Now that we have got the load test running let's cover some JMeter configurations that you can set in the query.jmx file.
- Since the script can be used to fire queries against standalone Solr, SolrCloud or Fusion you need to specify your endpoint. Use the mode configuration to specify your search cluster. The options are solr, solrcloud and fusion.
- For mode=solr you need to additionally provide the COLLECTION and SOLR_URL parameters.
- For mode=solrcloud you need to additionally provide the ZK_HOST .
- For mode=fusion you need to additionally provide QUERY_PIPELINE, username and password
- You can use LoopController.loops to specify the number of times the runTest method will be called.
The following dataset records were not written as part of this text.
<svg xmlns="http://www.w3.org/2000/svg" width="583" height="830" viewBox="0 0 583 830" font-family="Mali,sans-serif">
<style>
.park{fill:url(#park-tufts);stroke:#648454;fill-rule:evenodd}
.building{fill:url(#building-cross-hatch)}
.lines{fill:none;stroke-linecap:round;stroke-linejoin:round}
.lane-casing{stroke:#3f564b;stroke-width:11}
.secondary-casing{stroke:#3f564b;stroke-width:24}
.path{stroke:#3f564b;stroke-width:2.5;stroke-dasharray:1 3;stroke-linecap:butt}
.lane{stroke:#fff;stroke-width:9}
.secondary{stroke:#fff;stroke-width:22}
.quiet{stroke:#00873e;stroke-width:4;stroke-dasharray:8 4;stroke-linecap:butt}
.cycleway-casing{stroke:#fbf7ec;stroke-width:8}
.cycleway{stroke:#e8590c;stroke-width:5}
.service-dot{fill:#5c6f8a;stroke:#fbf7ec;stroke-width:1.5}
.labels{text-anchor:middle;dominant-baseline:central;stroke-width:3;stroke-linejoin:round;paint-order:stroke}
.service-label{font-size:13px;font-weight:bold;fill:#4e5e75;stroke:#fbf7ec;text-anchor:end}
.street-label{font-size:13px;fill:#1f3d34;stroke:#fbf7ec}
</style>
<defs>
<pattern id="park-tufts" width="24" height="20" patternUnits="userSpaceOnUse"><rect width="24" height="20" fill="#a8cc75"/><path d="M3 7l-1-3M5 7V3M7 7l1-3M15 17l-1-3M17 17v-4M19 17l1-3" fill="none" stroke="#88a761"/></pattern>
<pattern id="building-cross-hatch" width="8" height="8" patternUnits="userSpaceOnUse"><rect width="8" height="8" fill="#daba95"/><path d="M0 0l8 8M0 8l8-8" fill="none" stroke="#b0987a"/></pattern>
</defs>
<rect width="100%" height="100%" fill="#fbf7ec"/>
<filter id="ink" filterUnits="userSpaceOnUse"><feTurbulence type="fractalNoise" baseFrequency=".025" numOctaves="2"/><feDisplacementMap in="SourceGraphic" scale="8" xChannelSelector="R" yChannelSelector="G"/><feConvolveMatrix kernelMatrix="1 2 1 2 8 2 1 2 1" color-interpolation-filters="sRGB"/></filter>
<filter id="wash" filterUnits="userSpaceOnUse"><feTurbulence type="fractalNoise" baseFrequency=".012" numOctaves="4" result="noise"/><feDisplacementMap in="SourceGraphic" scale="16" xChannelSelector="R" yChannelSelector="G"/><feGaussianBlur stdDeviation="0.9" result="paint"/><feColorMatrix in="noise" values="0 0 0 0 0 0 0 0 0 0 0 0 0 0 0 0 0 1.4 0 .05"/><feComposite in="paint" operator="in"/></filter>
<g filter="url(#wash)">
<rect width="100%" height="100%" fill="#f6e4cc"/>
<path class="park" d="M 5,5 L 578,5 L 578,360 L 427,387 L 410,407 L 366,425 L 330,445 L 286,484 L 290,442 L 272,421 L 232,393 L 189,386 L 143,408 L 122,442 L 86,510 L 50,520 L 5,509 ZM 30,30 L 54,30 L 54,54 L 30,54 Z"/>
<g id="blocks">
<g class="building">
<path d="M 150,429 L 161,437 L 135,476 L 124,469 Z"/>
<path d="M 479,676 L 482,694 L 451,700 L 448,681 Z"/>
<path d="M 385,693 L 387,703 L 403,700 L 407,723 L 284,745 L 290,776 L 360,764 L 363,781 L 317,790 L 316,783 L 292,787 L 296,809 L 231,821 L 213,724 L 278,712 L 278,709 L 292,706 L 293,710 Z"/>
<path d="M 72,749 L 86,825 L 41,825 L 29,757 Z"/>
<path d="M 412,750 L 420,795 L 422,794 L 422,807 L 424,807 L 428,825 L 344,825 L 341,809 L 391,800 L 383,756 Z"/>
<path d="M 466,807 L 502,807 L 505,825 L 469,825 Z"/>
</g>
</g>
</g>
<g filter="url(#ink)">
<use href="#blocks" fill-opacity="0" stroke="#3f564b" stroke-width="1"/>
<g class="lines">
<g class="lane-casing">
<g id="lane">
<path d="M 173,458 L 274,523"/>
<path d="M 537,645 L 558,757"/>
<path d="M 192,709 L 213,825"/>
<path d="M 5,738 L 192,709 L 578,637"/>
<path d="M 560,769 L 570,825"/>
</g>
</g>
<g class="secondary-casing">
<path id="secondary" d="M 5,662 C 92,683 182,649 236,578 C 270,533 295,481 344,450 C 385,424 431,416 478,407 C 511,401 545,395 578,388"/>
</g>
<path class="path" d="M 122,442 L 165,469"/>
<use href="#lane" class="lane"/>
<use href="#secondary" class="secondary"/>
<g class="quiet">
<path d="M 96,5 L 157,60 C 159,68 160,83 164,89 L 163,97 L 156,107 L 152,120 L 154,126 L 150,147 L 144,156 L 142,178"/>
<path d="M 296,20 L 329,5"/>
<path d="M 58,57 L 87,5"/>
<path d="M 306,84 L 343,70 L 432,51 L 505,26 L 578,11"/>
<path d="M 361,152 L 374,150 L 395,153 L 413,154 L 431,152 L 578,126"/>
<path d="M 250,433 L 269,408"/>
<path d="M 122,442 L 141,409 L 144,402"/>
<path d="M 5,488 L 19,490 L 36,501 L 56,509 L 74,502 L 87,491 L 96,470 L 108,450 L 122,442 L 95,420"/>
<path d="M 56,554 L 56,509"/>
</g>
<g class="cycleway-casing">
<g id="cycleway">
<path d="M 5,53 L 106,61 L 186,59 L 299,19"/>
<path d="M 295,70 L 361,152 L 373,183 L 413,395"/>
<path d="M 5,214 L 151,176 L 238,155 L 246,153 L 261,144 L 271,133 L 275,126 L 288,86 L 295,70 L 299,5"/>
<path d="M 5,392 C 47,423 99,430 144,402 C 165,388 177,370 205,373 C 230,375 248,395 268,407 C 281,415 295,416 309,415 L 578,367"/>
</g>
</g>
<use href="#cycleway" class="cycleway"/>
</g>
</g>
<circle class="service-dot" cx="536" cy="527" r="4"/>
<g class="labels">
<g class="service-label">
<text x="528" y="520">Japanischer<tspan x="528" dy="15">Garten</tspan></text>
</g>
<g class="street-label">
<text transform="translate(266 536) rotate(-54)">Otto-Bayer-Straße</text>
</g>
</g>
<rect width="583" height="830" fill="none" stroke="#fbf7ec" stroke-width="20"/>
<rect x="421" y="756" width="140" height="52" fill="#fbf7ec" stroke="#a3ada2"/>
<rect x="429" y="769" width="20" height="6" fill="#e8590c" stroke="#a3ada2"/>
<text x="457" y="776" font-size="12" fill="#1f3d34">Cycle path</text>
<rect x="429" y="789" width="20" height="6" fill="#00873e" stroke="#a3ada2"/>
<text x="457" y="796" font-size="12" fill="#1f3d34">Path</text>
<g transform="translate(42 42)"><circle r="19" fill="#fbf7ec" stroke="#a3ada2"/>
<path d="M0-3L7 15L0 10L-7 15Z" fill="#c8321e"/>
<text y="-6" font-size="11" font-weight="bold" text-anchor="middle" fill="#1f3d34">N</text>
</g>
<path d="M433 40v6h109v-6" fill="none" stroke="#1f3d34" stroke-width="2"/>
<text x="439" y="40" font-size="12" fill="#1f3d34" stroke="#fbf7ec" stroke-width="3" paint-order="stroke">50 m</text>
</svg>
- You can use ThreadGroup.num_threads to specify how many threads should JMeter use to fire queries against your cluster.
Lastly I'd like to cover a couple of things which we should keep in mind while running these tests:
- Running it for an extended period of time is key. If we run it for too short a period then we might be hiding problems under the rug as things like high GC activity might only show up after an extended period of running the tests.
- Generating the queries is key. If we have too few unique queries and we keep reusing them then Solr will happily cache them and you might see wonderful test results but that might not be the case in real life.
- We are using the SolrJ client library to communicate with Solr. This uses a binary protocols for it's communications ( javabin ). However if you are not a Java shop and use xml or json for returning results then you should simulate getting results back in that format.
Hopefully this guide helps people getting started with running load tests. We could extend these tests to benchmark indexing documents also.